→ **Page excerpt**:
━━━━
Published: 3 August 2012



Emergency medical technicians (EMTs) and paramedics experience critical incidents which evoke distress and impaired functioning but it is unknown which aspects of incidents contribute to their impact. We sought to determine these specific characteristics by developing an inventory of critical incident characteristics and testing their relationship to protracted recovery from acute stress, and subsequent emotional symptoms.


EMT/paramedics (n = 223) completed a retrospective survey of reactions to an index critical incident, and current depressive, posttraumatic and burnout symptoms. Thirty-six potential event characteristics were evaluated; 22 were associated with peritraumatic distress and were retained. We assigned inventory items to one of three domains: situational, systemic or personal characteristics. We tested the relationships between (a) endorsing any domain item and (b) outcomes of the critical incident (peritraumatic dissociation, recovery from components of the Acute Stress Reaction and depressive, posttraumatic, and burnout symptoms). Analyses were repeated for the number of items endorsed.
━━━━
→ **Extracted data**:
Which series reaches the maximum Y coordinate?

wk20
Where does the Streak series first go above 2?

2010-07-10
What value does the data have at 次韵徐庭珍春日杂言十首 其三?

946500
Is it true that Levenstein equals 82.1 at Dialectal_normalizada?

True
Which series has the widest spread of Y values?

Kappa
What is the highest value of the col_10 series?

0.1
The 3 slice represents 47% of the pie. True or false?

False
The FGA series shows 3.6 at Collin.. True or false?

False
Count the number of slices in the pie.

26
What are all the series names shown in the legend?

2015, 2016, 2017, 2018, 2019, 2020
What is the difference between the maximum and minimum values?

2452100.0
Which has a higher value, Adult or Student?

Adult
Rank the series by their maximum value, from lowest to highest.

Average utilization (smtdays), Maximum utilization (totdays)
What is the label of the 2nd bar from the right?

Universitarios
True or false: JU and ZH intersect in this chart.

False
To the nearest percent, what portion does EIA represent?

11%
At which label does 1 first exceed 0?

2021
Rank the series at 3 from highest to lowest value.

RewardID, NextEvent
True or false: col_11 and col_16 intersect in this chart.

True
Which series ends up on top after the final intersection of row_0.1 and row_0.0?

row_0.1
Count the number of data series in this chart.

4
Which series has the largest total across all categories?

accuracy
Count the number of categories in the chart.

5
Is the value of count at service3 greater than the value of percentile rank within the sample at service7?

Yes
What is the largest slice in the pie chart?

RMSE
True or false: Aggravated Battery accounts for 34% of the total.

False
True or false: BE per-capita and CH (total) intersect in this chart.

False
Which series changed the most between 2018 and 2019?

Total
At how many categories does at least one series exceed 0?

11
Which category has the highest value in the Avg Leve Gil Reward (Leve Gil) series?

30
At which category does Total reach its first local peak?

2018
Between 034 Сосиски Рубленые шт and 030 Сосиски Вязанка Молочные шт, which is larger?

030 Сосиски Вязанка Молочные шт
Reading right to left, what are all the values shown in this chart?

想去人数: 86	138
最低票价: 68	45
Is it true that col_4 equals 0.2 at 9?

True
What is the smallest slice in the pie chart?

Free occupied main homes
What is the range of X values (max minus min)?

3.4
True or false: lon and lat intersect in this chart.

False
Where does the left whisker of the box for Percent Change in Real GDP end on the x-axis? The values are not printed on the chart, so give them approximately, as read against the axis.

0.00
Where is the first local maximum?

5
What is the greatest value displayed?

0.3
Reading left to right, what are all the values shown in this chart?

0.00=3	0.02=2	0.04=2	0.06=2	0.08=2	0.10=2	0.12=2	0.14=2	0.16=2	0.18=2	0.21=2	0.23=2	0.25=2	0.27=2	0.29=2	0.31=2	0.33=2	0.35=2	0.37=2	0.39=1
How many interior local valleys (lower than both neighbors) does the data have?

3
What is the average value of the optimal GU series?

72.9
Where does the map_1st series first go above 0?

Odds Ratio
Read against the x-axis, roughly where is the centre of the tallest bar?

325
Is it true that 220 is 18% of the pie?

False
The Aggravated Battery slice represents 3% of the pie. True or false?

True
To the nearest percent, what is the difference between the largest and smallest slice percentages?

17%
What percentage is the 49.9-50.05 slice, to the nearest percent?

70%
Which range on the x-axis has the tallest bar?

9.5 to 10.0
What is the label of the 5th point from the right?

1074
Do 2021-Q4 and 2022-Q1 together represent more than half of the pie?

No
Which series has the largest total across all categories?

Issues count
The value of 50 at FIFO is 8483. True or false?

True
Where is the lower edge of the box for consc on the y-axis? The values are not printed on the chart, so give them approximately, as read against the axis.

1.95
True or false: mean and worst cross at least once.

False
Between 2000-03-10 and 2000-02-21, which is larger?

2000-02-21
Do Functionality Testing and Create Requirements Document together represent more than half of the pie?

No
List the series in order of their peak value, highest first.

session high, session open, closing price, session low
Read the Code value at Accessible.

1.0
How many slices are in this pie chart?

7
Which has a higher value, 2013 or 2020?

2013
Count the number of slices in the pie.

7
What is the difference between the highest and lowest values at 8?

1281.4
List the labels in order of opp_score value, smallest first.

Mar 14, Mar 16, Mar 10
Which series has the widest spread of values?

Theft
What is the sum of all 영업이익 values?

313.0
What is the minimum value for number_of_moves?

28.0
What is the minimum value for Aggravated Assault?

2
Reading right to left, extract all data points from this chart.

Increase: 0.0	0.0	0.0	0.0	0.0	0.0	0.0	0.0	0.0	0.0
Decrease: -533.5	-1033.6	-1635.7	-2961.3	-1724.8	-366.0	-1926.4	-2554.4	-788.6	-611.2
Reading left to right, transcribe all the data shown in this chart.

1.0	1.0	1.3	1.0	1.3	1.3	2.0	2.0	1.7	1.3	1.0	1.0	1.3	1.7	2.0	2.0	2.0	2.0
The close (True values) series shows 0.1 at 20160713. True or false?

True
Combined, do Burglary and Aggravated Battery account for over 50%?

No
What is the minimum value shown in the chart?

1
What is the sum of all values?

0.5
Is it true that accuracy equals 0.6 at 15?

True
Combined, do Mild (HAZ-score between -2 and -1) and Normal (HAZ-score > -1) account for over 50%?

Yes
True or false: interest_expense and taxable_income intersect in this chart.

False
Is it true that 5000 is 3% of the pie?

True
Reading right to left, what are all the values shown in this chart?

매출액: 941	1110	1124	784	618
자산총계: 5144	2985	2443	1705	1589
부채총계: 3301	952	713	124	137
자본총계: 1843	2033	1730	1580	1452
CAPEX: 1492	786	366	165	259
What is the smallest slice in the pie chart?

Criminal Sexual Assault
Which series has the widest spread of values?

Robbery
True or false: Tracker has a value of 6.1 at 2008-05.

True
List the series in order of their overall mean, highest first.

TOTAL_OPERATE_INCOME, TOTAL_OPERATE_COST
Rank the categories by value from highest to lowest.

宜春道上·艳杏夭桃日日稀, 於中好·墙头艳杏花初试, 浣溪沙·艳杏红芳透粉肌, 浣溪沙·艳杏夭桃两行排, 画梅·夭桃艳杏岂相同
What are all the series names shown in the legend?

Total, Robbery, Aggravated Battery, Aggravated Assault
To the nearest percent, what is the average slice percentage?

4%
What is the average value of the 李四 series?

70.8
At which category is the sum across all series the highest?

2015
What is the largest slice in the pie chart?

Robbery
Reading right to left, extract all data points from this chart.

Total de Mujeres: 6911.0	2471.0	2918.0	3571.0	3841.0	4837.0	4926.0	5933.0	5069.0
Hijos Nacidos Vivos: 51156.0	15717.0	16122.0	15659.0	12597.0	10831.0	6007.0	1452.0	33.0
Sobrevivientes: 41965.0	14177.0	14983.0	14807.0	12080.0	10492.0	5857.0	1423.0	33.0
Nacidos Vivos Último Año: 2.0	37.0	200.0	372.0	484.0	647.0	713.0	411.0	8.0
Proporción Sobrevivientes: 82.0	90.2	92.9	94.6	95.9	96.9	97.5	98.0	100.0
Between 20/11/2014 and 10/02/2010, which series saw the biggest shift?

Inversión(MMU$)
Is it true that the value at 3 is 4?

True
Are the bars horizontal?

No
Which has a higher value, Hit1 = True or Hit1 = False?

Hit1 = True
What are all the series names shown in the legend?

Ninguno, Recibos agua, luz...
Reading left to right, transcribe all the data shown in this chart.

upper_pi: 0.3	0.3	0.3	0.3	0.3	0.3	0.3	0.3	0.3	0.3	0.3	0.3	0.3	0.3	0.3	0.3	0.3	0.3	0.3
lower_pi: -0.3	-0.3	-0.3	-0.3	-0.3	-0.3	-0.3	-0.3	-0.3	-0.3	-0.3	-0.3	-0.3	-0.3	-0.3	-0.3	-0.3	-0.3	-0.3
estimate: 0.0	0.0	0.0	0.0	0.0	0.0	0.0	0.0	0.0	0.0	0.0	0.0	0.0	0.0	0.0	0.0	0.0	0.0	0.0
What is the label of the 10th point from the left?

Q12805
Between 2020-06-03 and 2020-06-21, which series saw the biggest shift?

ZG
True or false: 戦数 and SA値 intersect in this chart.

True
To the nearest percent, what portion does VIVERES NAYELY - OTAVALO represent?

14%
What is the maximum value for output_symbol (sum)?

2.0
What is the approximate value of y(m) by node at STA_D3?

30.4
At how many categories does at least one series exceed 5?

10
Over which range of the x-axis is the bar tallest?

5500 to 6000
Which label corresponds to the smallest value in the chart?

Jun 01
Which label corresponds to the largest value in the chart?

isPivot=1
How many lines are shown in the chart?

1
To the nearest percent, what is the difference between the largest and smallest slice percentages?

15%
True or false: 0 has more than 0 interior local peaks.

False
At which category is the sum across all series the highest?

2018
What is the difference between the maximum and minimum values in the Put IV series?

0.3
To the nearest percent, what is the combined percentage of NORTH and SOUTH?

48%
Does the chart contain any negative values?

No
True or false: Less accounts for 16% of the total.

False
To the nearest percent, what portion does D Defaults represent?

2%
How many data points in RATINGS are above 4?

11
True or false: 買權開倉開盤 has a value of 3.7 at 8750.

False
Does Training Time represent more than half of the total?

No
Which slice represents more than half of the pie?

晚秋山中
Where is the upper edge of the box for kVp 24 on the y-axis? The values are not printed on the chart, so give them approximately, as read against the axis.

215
━━━━
→ **What this exercise asks**:
(a) Answer these about the study abstract, one answer per line:
(i) How many EMT/paramedics completed the survey?
(ii) How many potential event characteristics were evaluated?
(iii) What were the three domains to which inventory items were assigned?
(b) List every outcome of the critical incident whose relationship to the domain items was tested, as named in the study abstract.
(c) Copy the study abstract from "EMT/paramedics (n = 223) completed" up to and including "of items endorsed.".

→ **Responses by item number**:
(a)
(i) 223
(ii) Thirty-six
(iii) Situational, systemic and personal characteristics

(b)
- Peritraumatic dissociation
- Recovery from components of the Acute Stress Reaction
- Depressive symptoms
- Posttraumatic symptoms
- Burnout symptoms

(c)
EMT/paramedics (n = 223) completed a retrospective survey of reactions to an index critical incident, and current depressive, posttraumatic and burnout symptoms. Thirty-six potential event characteristics were evaluated; 22 were associated with peritraumatic distress and were retained. We assigned inventory items to one of three domains: situational, systemic or personal characteristics. We tested the relationships between (a) endorsing any domain item and (b) outcomes of the critical incident (peritraumatic dissociation, recovery from components of the Acute Stress Reaction and depressive, posttraumatic, and burnout symptoms). Analyses were repeated for the number of items endorsed.